Overview
VibeCody’s AutoResearch module is an autonomous iterative research agent that systematically explores parameter spaces, tracks experiments, and learns across runs. It supports 5 search strategies, 7 research domains, composite scoring with NaN detection, and cross-run learning through a persistent ResearchMemory. Safety rails prevent runaway experiments from consuming disk, memory, or time.
Time to complete: ~15 minutes
Prerequisites
- VibeCLI 0.5.1 or later installed and on your PATH
- At least one AI provider configured
- A project directory with code to optimize (examples use a database-backed service)
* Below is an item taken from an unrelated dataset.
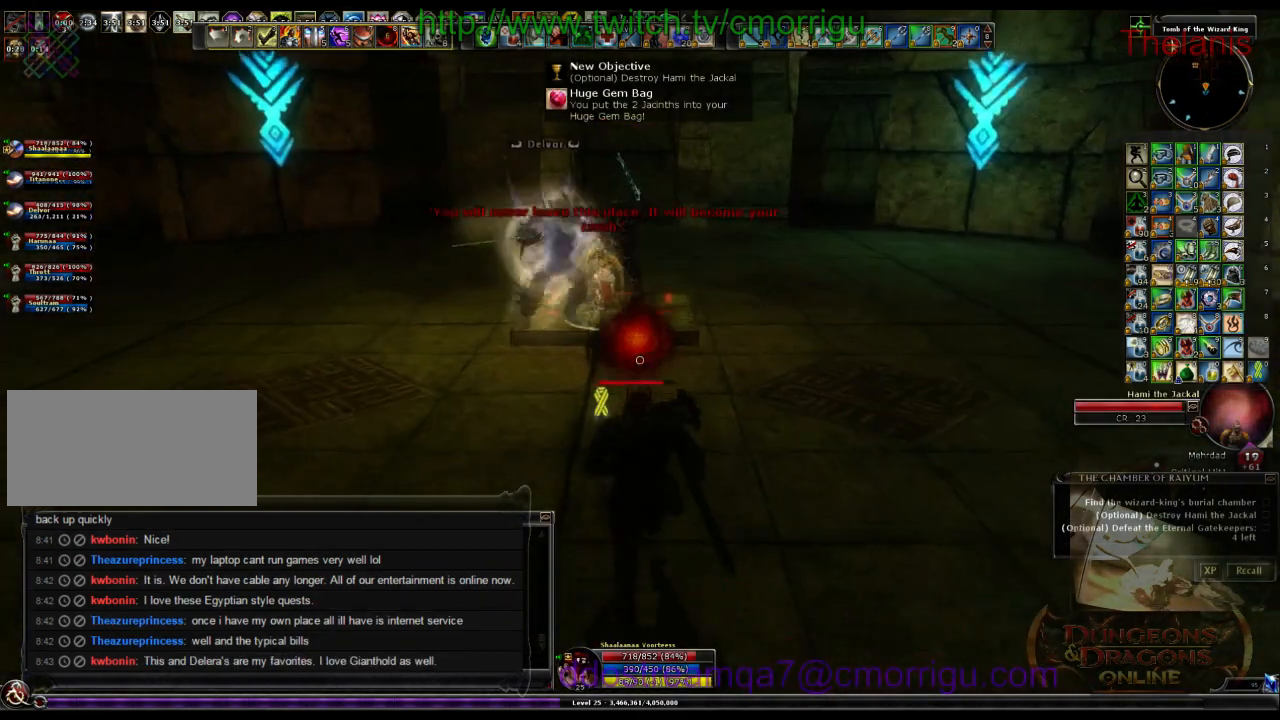
{"keys": ["d", "w"], "events": [[467, "d", "down"]]}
- For VibeUI: the desktop app running with the AutoResearch panel visible
Research Strategies
AutoResearch offers 5 strategies for exploring the experiment space:
| Strategy | Best For | How It Works |
|---|---|---|
| Greedy | Quick wins, single-variable tuning | Always picks the next experiment that improves the best known score |
| BeamSearch | Moderate exploration with pruning | Maintains top-K candidates, expands each, prunes worst |
| Genetic | Large parameter spaces | Mutation and crossover of top-performing configurations |
| Combinatorial | Exhaustive small spaces | Tries every combination of parameters |
| Bayesian | Expensive evaluations, sample-efficient | Builds a surrogate model, picks points with highest expected improvement |
Step-by-Step Walkthrough
Step 1: Create a new research session
vibecli
vibecli 0.5.1 | Provider: claude | Model: claude-sonnet-4-6
Type /help for commands, /quit to exit
> /autoresearch new "optimize database queries"
Research session created.
Session ID: rs_48d2a1c7
Domain: DatabaseTuning
Strategy: Greedy (default, change with /autoresearch config strategy <name>)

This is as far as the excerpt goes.